Il Bund non è più un porto sicuro

Il recente taglio dell’outlook sulla Germania da parte di Moody’s, che ha pur sempre confermato il rating AAA, ha fatto crollare molte presunte certezze tra gli investitori mondiali ma soprattutto quel senso di immunità dal contagio della grave crisi dei debiti sovrani europei. Tutto ad un tratto anche la Germania si è risvegliata vulnerabile alla crisi dell’euro e la Merkel sta spingendo verso una soluzione definitiva, anche se la Bundesbank è assolutamente contraria alla monetizzazione dei debiti degli stati sovrani in difficoltà da parte della Bce.

Il Bund ha finora mostrato rendimenti clamorosamente ai minimi storici. Le scadenze fino ai due anni hanno addirittura evidenziato tassi negativi, mentre la scorsa settimana il rendimento del Bund a 30 anni è sceso sui livelli più bassi dal 1994. Gli economisti dell’istituto di ricerca INET, presieduto da George Soros, sono convinti che anche la Germania sia a rischio crack se non dovesse accettare la monetizzazione del debito da parte della Bce.

Intanto, agli occhi degli americani la Germania sembra non essere più un bene rifugio. Infatti, secondo Fitch, a giugno l’esposizione dei fondi monetari americani nelle banche tedesche è scesa del 26%: i grandi money market fund hanno tagliato di un quarto secco la loro esposizione a breve e brevissimo termine. I fondi monetari americani hanno in dotazione circa 1.400 miliardi di dollari. Questa liquidità viene parcheggiata a breve termine in tutto il mondo, a seconda delle convenienze. In base ai dati raccolti da Fitch, il calo di fiducia sulla Germania è significativo.

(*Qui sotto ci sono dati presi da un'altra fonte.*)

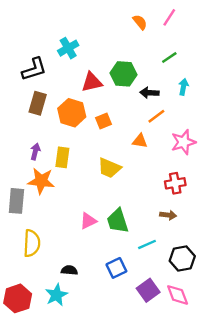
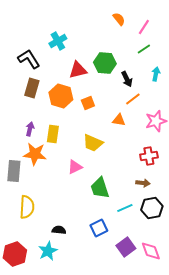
pink line: (169, 17) -> (144, 27), moved
black L-shape: (34, 69) -> (29, 59), turned -105
black arrow: (149, 93) -> (127, 79), turned -119
pink triangle: (88, 221) -> (75, 167), moved
black hexagon: (182, 259) -> (152, 208), moved

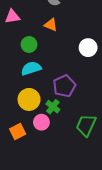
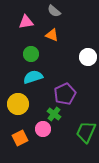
pink triangle: (12, 17) -> (26, 22), moved
yellow circle: (29, 99) -> (18, 104), moved

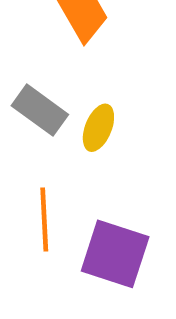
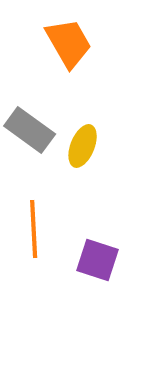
purple square: (115, 254) -> (98, 260), size x0.7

La ricerca di Fitch ha riguardato i più grandi fondi americani che da soli rappresentano 614 miliardi di dollari. A maggio sulla Germania erano investiti 22 miliardi di dollari, ovvero il 3,6% del totale. A fine giugno scorso l’esposizione è scesa a 17 miliardi, cioè il 2,8%. L’analisi di Fitch tiene conto di un campione della metà di quell’universo, per cui si può stimare una fuoriuscita di almeno 10 miliardi nel giro di trenta giorni.

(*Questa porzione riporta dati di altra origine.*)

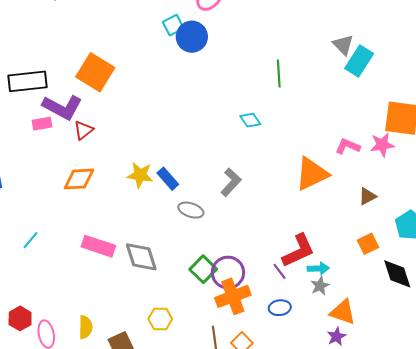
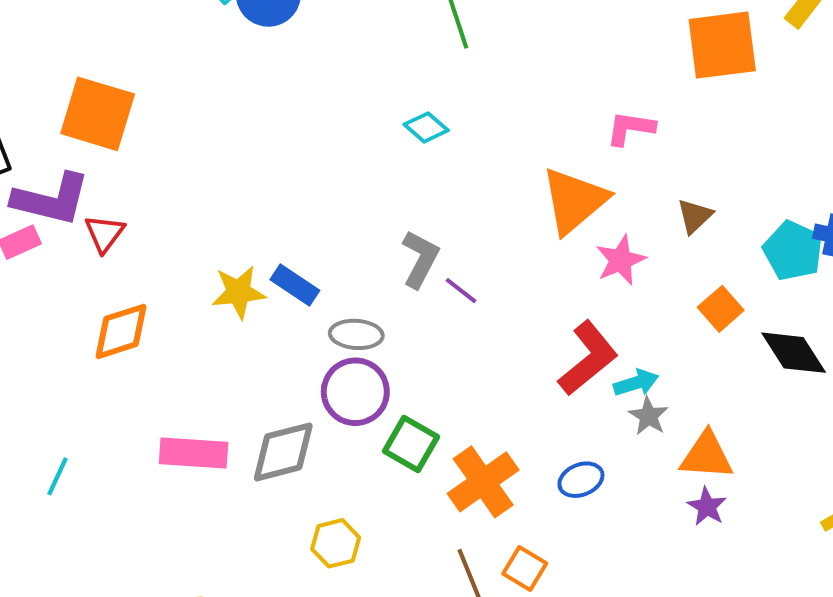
pink star: (382, 145) -> (621, 260), moved
gray diamond: (141, 257) -> (283, 452), turned -72
purple line: (280, 271) -> (461, 291), moved
purple circle: (228, 273) -> (355, 392), moved
yellow hexagon: (160, 319) -> (336, 543), moved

Da maggio 2011 la quota dei money market fund USA è scesa del 62% per la Germania e del 78% per l’intera zona euro, mentre la quota investita in T-Bond USA è volato fino al 79% in un solo anno. Il resto del denaro è finito in banche canadesi, svizzere, americane e giapponesi. Le banche dove la presenza di fondi americani è più forte sono Credit Suisse (prima in assoluto), Bank of America Merrill Lynch, Bank of Nova Scotia, Bank of Tokyo Mitsubishi e Royal Bank of Canada. Il colosso tedesco Deutsche Bank è sceso al 14-esimo posto.